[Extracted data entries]
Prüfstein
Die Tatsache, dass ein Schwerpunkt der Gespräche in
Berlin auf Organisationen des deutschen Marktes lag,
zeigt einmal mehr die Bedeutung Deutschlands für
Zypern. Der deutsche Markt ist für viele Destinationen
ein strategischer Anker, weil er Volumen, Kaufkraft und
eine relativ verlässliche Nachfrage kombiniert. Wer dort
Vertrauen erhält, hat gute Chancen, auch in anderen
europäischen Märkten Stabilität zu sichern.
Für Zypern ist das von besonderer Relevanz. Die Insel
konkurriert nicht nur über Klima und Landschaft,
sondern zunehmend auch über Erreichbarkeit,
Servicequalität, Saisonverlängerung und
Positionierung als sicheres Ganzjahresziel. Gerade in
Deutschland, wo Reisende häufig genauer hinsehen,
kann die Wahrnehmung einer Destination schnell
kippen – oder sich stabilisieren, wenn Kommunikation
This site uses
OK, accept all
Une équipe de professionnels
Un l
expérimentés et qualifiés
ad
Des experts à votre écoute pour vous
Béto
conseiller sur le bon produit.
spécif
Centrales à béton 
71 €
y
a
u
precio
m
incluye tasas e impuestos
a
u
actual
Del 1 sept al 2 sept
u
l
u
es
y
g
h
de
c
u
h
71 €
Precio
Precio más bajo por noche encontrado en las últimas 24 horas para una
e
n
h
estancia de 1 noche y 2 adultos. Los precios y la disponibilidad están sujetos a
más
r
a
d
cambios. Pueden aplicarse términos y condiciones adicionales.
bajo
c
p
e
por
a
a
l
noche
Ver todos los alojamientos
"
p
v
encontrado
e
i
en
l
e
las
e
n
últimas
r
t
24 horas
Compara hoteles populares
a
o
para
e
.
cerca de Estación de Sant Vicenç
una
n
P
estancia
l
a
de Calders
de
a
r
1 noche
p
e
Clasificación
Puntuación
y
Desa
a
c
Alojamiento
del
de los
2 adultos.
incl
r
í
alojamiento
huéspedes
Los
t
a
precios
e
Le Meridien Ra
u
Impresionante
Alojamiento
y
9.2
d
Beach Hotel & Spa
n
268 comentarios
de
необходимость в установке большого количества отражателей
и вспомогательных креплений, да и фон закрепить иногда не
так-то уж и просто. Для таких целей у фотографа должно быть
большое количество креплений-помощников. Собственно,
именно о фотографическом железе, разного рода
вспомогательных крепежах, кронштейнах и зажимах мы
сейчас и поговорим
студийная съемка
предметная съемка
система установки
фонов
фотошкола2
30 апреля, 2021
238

* [PROBLEM REQUIREMENTS]
Please reproduce every line of the material above word for word.

* [RESPONSE FOR THIS EXERCISE]
Prüfstein
Die Tatsache, dass ein Schwerpunkt der Gespräche in
Berlin auf Organisationen des deutschen Marktes lag,
zeigt einmal mehr die Bedeutung Deutschlands für
Zypern. Der deutsche Markt ist für viele Destinationen
ein strategischer Anker, weil er Volumen, Kaufkraft und
eine relativ verlässliche Nachfrage kombiniert. Wer dort
Vertrauen erhält, hat gute Chancen, auch in anderen
europäischen Märkten Stabilität zu sichern.
Für Zypern ist das von besonderer Relevanz. Die Insel
konkurriert nicht nur über Klima und Landschaft,
sondern zunehmend auch über Erreichbarkeit,
Servicequalität, Saisonverlängerung und
Positionierung als sicheres Ganzjahresziel. Gerade in
Deutschland, wo Reisende häufig genauer hinsehen,
kann die Wahrnehmung einer Destination schnell
kippen – oder sich stabilisieren, wenn Kommunikation
This site uses
OK, accept all
Une équipe de professionnels
Un l
expérimentés et qualifiés
ad
Des experts à votre écoute pour vous
Béto
conseiller sur le bon produit.
spécif
Centrales à béton 
71 €
y
a
u
precio
m
incluye tasas e impuestos
a
u
actual
Del 1 sept al 2 sept
u
l
u
es
y
g
h
de
c
u
h
71 €
Precio
Precio más bajo por noche encontrado en las últimas 24 horas para una
e
n
h
estancia de 1 noche y 2 adultos. Los precios y la disponibilidad están sujetos a
más
r
a
d
cambios. Pueden aplicarse términos y condiciones adicionales.
bajo
c
p
e
por
a
a
l
noche
Ver todos los alojamientos
"
p
v
encontrado
e
i
en
l
e
las
e
n
últimas
r
t
24 horas
Compara hoteles populares
a
o
para
e
.
cerca de Estación de Sant Vicenç
una
n
P
estancia
l
a
de Calders
de
a
r
1 noche
p
e
Clasificación
Puntuación
y
Desa
a
c
Alojamiento
del
de los
2 adultos.
incl
r
í
alojamiento
huéspedes
Los
t
a
precios
e
Le Meridien Ra
u
Impresionante
Alojamiento
y
9.2
d
Beach Hotel & Spa
n
268 comentarios
de
необходимость в установке большого количества отражателей
и вспомогательных креплений, да и фон закрепить иногда не
так-то уж и просто. Для таких целей у фотографа должно быть
большое количество креплений-помощников. Собственно,
именно о фотографическом железе, разного рода
вспомогательных крепежах, кронштейнах и зажимах мы
сейчас и поговорим
студийная съемка
предметная съемка
система установки
фонов
фотошкола2
30 апреля, 2021
238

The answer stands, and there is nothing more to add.